Describing how we could fix the system in a fiscally responsible way, Obama said we can reallocate existing health care dollars and find new revenues. He restated his own preference for capping the itemized deduction for high-income individuals, but also signaled a willingness to hear out proposals in Congress to cap the employer tax exclusion for so-called "Cadillac Plans." He was very clear to distinguish such proposals from what John McCain proposed during the campaign. (RWJF just put out a new paper on the tax exclusion.)
Obama, who disappointed some backers of the public plan by seeming to waver on the option earlier this week at his news conference, argued strongly in favor of a public plan. He framed the issue in terms of broader insurance market reforms, "stressing that lot of the objection to the public option idea is not practical. It's ideological."

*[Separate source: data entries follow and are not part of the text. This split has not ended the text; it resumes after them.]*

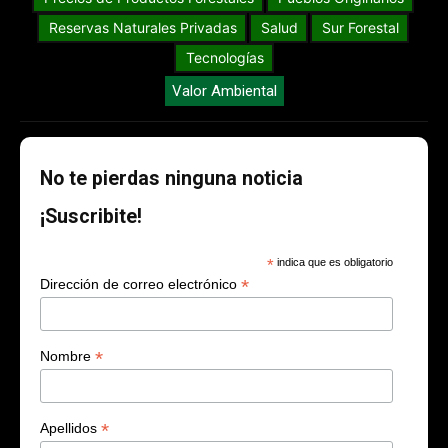
Reservas Naturales Privadas
Salud
Sur Forestal
Tecnologías
Valor Ambiental
No te pierdas ninguna noticia
¡Suscribite!
*
indica que es obligatorio
*
Dirección de correo electrónico
*
Nombre
*
Apellidos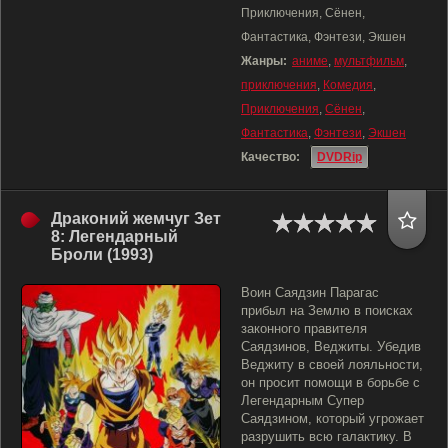
Приключения, Сёнен,
Фантастика, Фэнтези, Экшен
Жанры:
аниме
,
мультфильм
,
приключения
,
Комедия
,
Приключения
,
Сёнен
,
Фантастика
,
Фэнтези
,
Экшен
Качество:
DVDRip
Драконий жемчуг Зет
8: Легендарный
Броли (1993)
Воин Саядзин Парагас
прибыл на Землю в поисках
законного правителя
Саядзинов, Веджиты. Убедив
Веджиту в своей лояльности,
он просит помощи в борьбе с
Легендарным Супер
Саядзином, который угрожает
разрушить всю галактику. В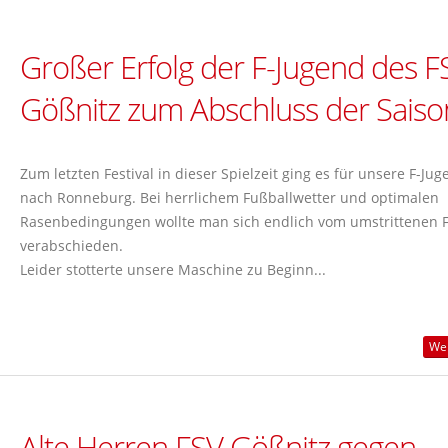
Großer Erfolg der F-Jugend des F
Gößnitz zum Abschluss der Saiso
Zum letzten Festival in dieser Spielzeit ging es für unsere F-Jug
nach Ronneburg. Bei herrlichem Fußballwetter und optimalen
Rasenbedingungen wollte man sich endlich vom umstrittenen 
verabschieden.
Leider stotterte unsere Maschine zu Beginn...
Wei
Alte Herren FSV Gößnitz gegen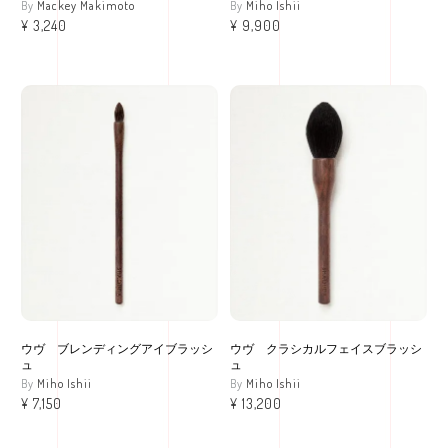
Mackey Makimoto
Miho Ishii
¥
3,240
¥
9,900
ウヴ ブレンディングアイブラッシ
ウヴ クラシカルフェイスブラッシ
ュ
ュ
Miho Ishii
Miho Ishii
¥
7,150
¥
13,200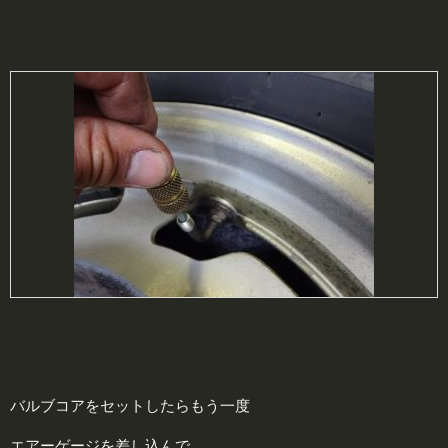
バルブコアをセットしたらもう一度
エアーゲージを差し込んで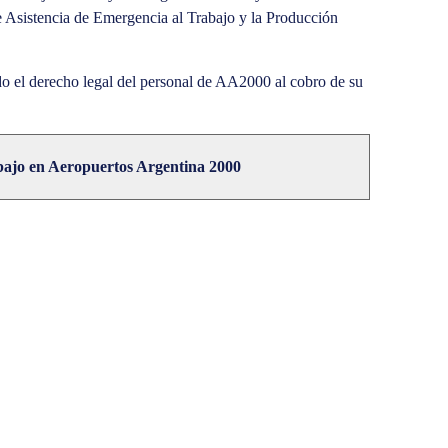
e Asistencia de Emergencia al Trabajo y la Producción
ado el derecho legal del personal de AA2000 al cobro de su
trabajo en Aeropuertos Argentina 2000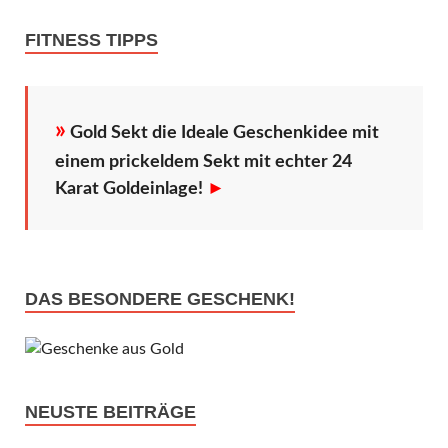
FITNESS TIPPS
»
Gold Sekt die Ideale Geschenkidee mit
einem prickeldem Sekt mit echter 24
Karat Goldeinlage!
►
DAS BESONDERE GESCHENK!
NEUSTE BEITRÄGE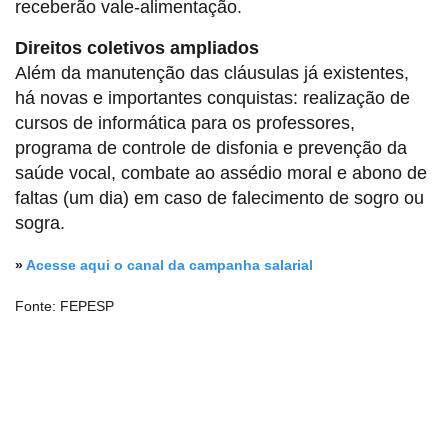
receberão vale-alimentação.
Direitos coletivos ampliados
Além da manutenção das cláusulas já existentes,
há novas e importantes conquistas: realização de
cursos de informática para os professores,
programa de controle de disfonia e prevenção da
saúde vocal, combate ao assédio moral e abono de
faltas (um dia) em caso de falecimento de sogro ou
sogra.
»
Acesse aqui o canal da campanha salarial
Fonte: FEPESP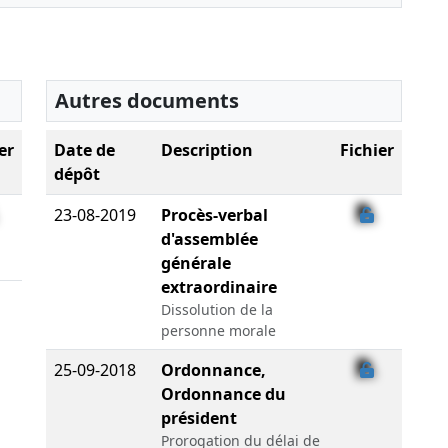
Autres documents
er
Date de
Description
Fichier
dépôt
23-08-2019
Procès-verbal
d'assemblée
générale
extraordinaire
Dissolution de la
personne morale
25-09-2018
Ordonnance,
Ordonnance du
président
Prorogation du délai de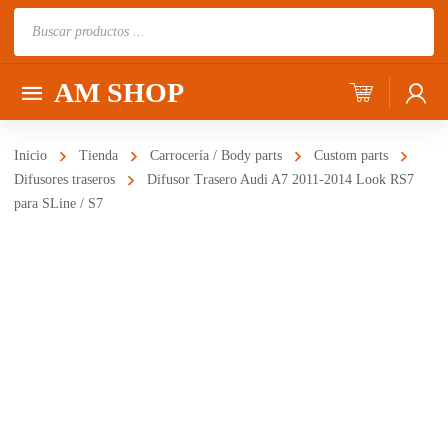
Búsqueda
de
productos
AM SHOP
Inicio
Tienda
Carrocería / Body parts
Custom parts
Difusores traseros
Difusor Trasero Audi A7 2011-2014 Look RS7
para SLine / S7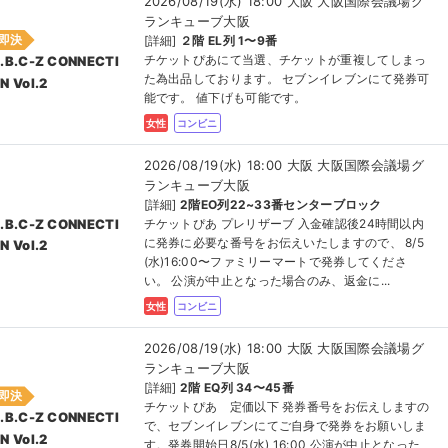
2026/08/19(水) 18:00 大阪 大阪国際会議場グ
ランキューブ大阪
即決
[詳細]
２階 EL列 1〜9番
チケットぴあにて当選、チケットが重複してしまっ
.B.C-Z CONNECTI
た為出品しております。 セブンイレブンにて発券可
N Vol.2
能です。 値下げも可能です。
女性
コンビニ
2026/08/19(水) 18:00 大阪 大阪国際会議場グ
ランキューブ大阪
[詳細]
2階EO列22~33番センターブロック
チケットぴあ プレリザーブ 入金確認後24時間以内
.B.C-Z CONNECTI
に発券に必要な番号をお伝えいたしますので、 8/5
N Vol.2
(水)16:00〜ファミリーマートで発券してくださ
い。 公演が中止となった場合のみ、返金に...
女性
コンビニ
2026/08/19(水) 18:00 大阪 大阪国際会議場グ
ランキューブ大阪
[詳細]
2階 EQ列 34〜45番
即決
チケットぴあ 定価以下 発券番号をお伝えしますの
.B.C-Z CONNECTI
で、セブンイレブンにてご自身で発券をお願いしま
N Vol.2
す。発券開始日8/5(水) 16:00 公演が中止となった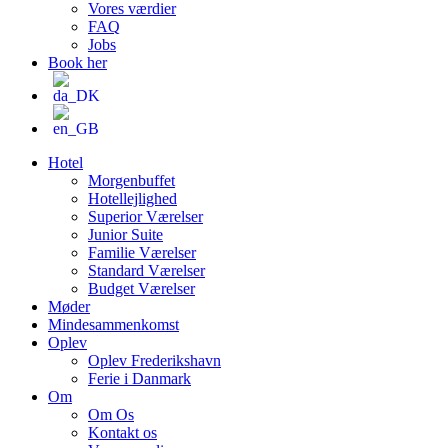
Vores værdier
FAQ
Jobs
Book her
Hotel
Morgenbuffet
Hotellejlighed
Superior Værelser
Junior Suite
Familie Værelser
Standard Værelser
Budget Værelser
Møder
Mindesammenkomst
Oplev
Oplev Frederikshavn
Ferie i Danmark
Om
Om Os
Kontakt os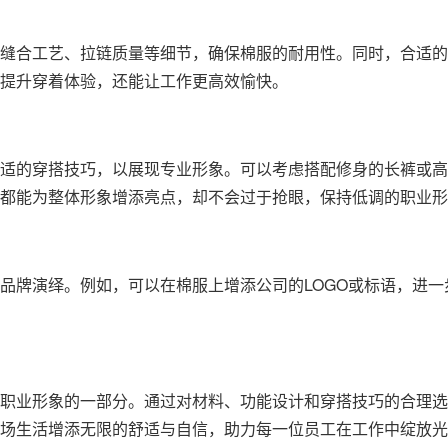
缝合工艺、拉链质量等细节，确保棉服的耐用性。同时，合适的
提升穿着体验，还能让工作更高效愉快。
适的穿搭技巧，以展现专业形象。可以考虑搭配修身的长裤或高
都能为整体形象增添亮点，却不会过于抢眼，保持低调的职业形
品牌演绎。例如，可以在棉服上增添公司的LOGO或标语，进
职业形象的一部分。通过对材料、功能设计和穿搭技巧的合理选
场生活增添无限的舒适与自信，助力每一位员工在工作中绽放光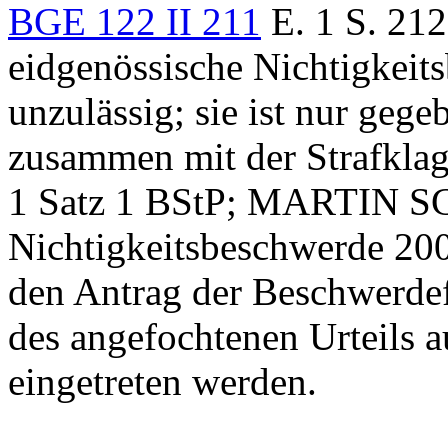
BGE 122 II 211
E. 1 S. 212
eidgenössische Nichtigkeit
unzulässig; sie ist nur gege
zusammen mit der Strafklag
1 Satz 1 BStP
; MARTIN 
Nichtigkeitsbeschwerde 200
den Antrag der Beschwerdefü
des angefochtenen Urteils 
eingetreten werden.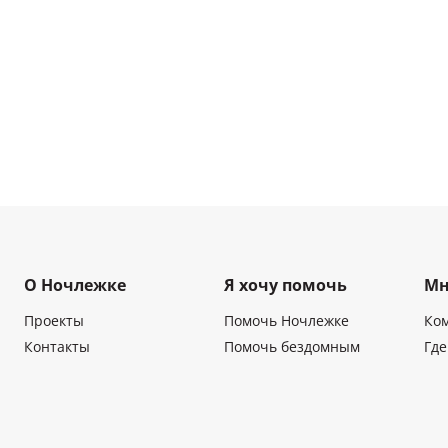
О Ночлежке
Я хочу помочь
Мн
Проекты
Помочь Ночлежке
Ко
Контакты
Помочь бездомным
Где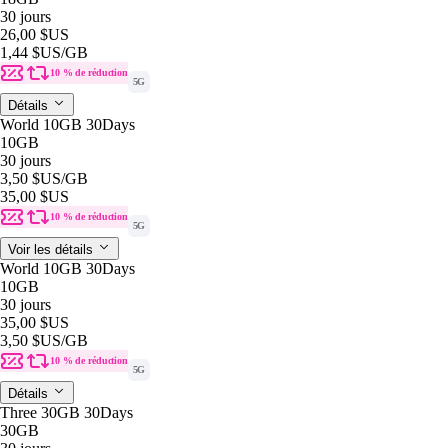
30 jours
26,00 $US
1,44 $US
/GB
10 % de réduction
5G
Détails
World 10GB 30Days
10GB
30 jours
3,50 $US
/GB
35,00 $US
10 % de réduction
5G
Voir les détails
World 10GB 30Days
10GB
30 jours
35,00 $US
3,50 $US
/GB
10 % de réduction
5G
Détails
Three 30GB 30Days
30GB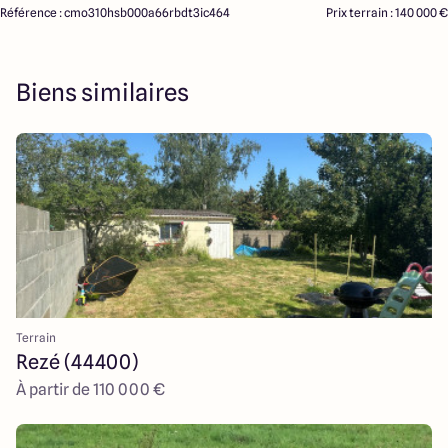
Référence : cmo310hsb000a66rbdt3ic464
Prix terrain : 140 000 €
Biens similaires
Terrain
Rezé (44400)
À partir de 110 000 €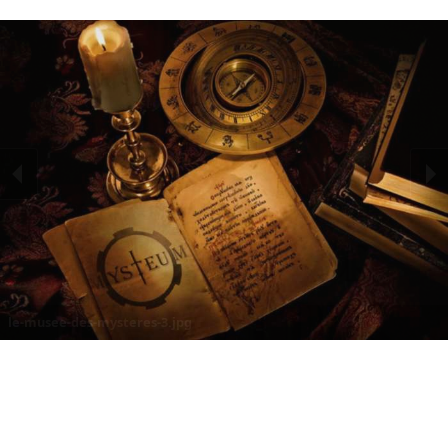
le-musee-des-mysteres-3.jpg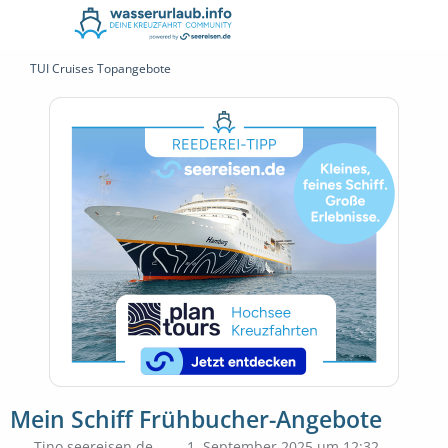
TUI Cruises Topangebote
Mein Schiff Frühbucher-Angebote
Tino seereisen.de
1. September 2025 um 12:32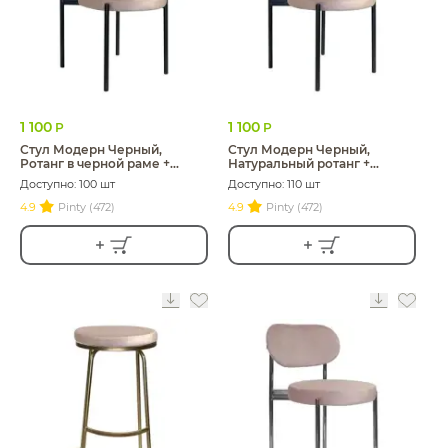
1 100
1 100
Р
Р
Стул Модерн Черный,
Стул Модерн Черный,
Ротанг в черной раме +
Натуральный ротанг +
Розовый кварц
Розовый кварц
Доступно: 100 шт
Доступно: 110 шт
4.9
Pinty (472)
4.9
Pinty (472)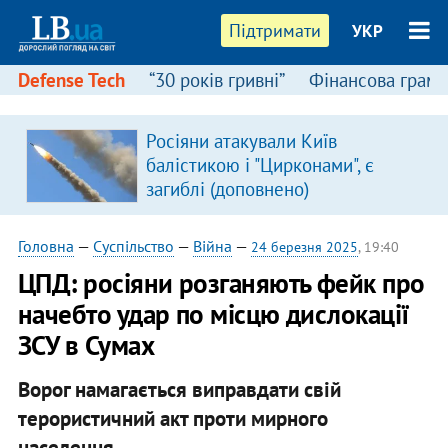
Підтримати
УКР
Defense Tech
“30 років гривні”
Фінансова грамо
Росіяни атакували Київ
я
балістикою і "Цирконами", є
загиблі (доповнено)
Головна
—
Суспільство
—
Війна
—
24 березня 2025
, 19:40
ЦПД: росіяни розганяють фейк про
начебто удар по місцю дислокації
ЗСУ в Сумах
Ворог намагається виправдати свій
терористичний акт проти мирного
населення.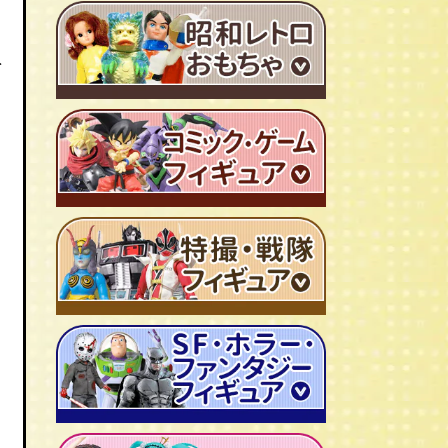
ＴＶアニメ作品 1980年代
ト
特撮・戦隊 TV番組 1960年代
特撮・戦隊 TV番組 1970年代
、
超合金・DX超合金
ブリキおもちゃ
ソフビ
広告ノベルティグッズ
ジャンボマシンダー
ワンピース/ONE PIECE
キャラクター消しゴム
ジョジョの奇妙な冒険
ビックリマンシール
聖闘士聖矢
ダイアクロン
キン肉マン
変身サイボーグ
ドラゴンボール
仮面ライダー
昭和レトロなミニカー
北斗の拳
ウルトラマン・怪獣
ミクロマン
ルパン三世
ゴジラ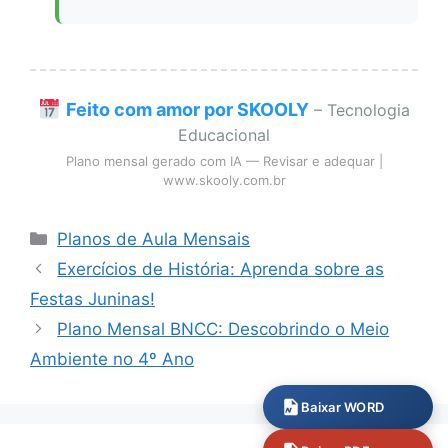
Feito com amor por SKOOLY
– Tecnologia
Educacional
Plano mensal gerado com IA — Revisar e adequar |
www.skooly.com.br
Categorias
Planos de Aula Mensais
Exercícios de História: Aprenda sobre as
Festas Juninas!
Plano Mensal BNCC: Descobrindo o Meio
Ambiente no 4º Ano
Baixar WORD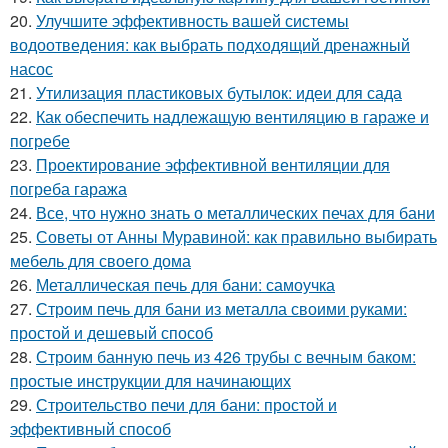
20.
Улучшите эффективность вашей системы
водоотведения: как выбрать подходящий дренажный
насос
21.
Утилизация пластиковых бутылок: идеи для сада
22.
Как обеспечить надлежащую вентиляцию в гараже и
погребе
23.
Проектирование эффективной вентиляции для
погреба гаража
24.
Все, что нужно знать о металлических печах для бани
25.
Советы от Анны Муравиной: как правильно выбирать
мебель для своего дома
26.
Металлическая печь для бани: самоучка
27.
Строим печь для бани из металла своими руками:
простой и дешевый способ
28.
Строим банную печь из 426 трубы с вечным баком:
простые инструкции для начинающих
29.
Строительство печи для бани: простой и
эффективный способ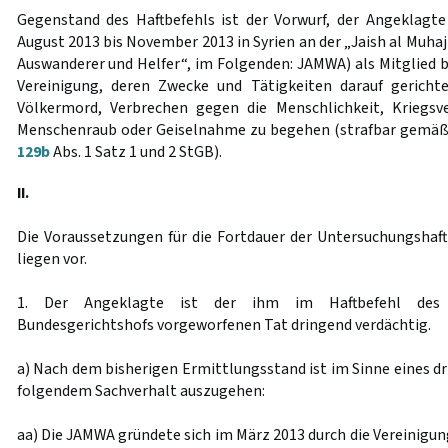
Gegenstand des Haftbefehls ist der Vorwurf, der Angeklagte
August 2013 bis November 2013 in Syrien an der „Jaish al Muhaj
Auswanderer und Helfer“, im Folgenden: JAMWA) als Mitglied b
Vereinigung, deren Zwecke und Tätigkeiten darauf gerichte
Völkermord, Verbrechen gegen die Menschlichkeit, Kriegsve
Menschenraub oder Geiselnahme zu begehen (strafbar gemä
129b
Abs. 1 Satz 1 und 2 StGB).
II.
Die Voraussetzungen für die Fortdauer der Untersuchungshaf
liegen vor.
1. Der Angeklagte ist der ihm im Haftbefehl des E
Bundesgerichtshofs vorgeworfenen Tat dringend verdächtig.
a) Nach dem bisherigen Ermittlungsstand ist im Sinne eines d
folgendem Sachverhalt auszugehen:
aa) Die JAMWA gründete sich im März 2013 durch die Vereinigu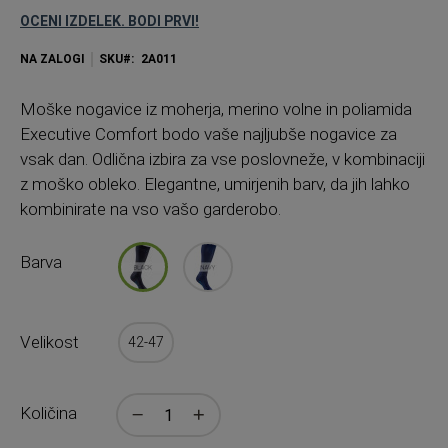
OCENI IZDELEK. BODI PRVI!
NA ZALOGI
SKU
2A011
Mo
ške nogavice iz moherja, merino volne in poliamida
Executive Comfort bodo vaše najljubše nogavice za
vsak dan. Odlična izbira za vse poslovneže, v kombinaciji
z moško obleko. Elegantne, umirjenih barv, da jih lahko
kombinirate na vso vašo garderobo.
Barva
Velikost
42-47
Količina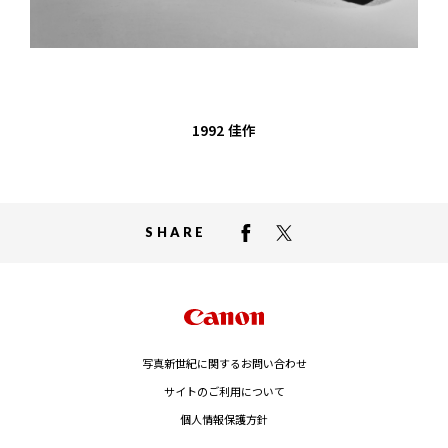
1992
佳作
SHARE
写真新世紀に関するお問い合わせ
サイトのご利用について
個人情報保護方針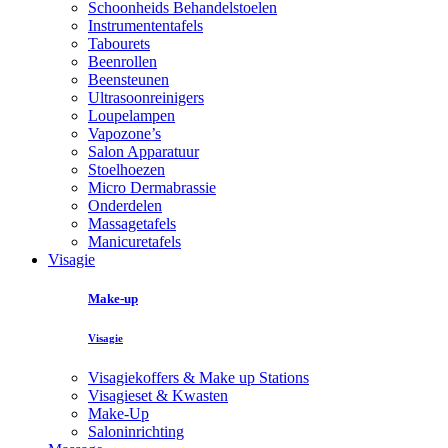
Schoonheids Behandelstoelen
Instrumententafels
Tabourets
Beenrollen
Beensteunen
Ultrasoonreinigers
Loupelampen
Vapozone’s
Salon Apparatuur
Stoelhoezen
Micro Dermabrassie
Onderdelen
Massagetafels
Manicuretafels
Visagie
Make-up
Visagie
Visagiekoffers & Make up Stations
Visagieset & Kwasten
Make-Up
Saloninrichting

Many of the questions focused on the issues of choice and cost. As TNR's Jonathan Cohn notes, Obama took the opportunity to reiterate why the status quo was untenable:
On at least three separate occasions, Obama pointed out rising costs—left unchecked—are going to destroy the health care system. You might like your current insurance arrangements, Obama suggested, but there's no reason to think they'll be in place a few years from now.
At best, your plan will simply become less comprehensive and/or more expensive. At worst, it will no longer be available to you.
Or to put it more simply, change may be scary, but no change is even scarier.
Cohn seemed surprised that the plight of uninsured did not figure more prominently in the night's questions. We'd like to believe that part of the explanation is that covering all Americans has become a point of consensus, rather than contention. How you accomplish (and pay for) such an expansion remains open for debate, but most stakeholders and policymakers agree you have to start with covering everyone. It is a moral imperative and economic prerequisite for delivering high value health care to all Americans.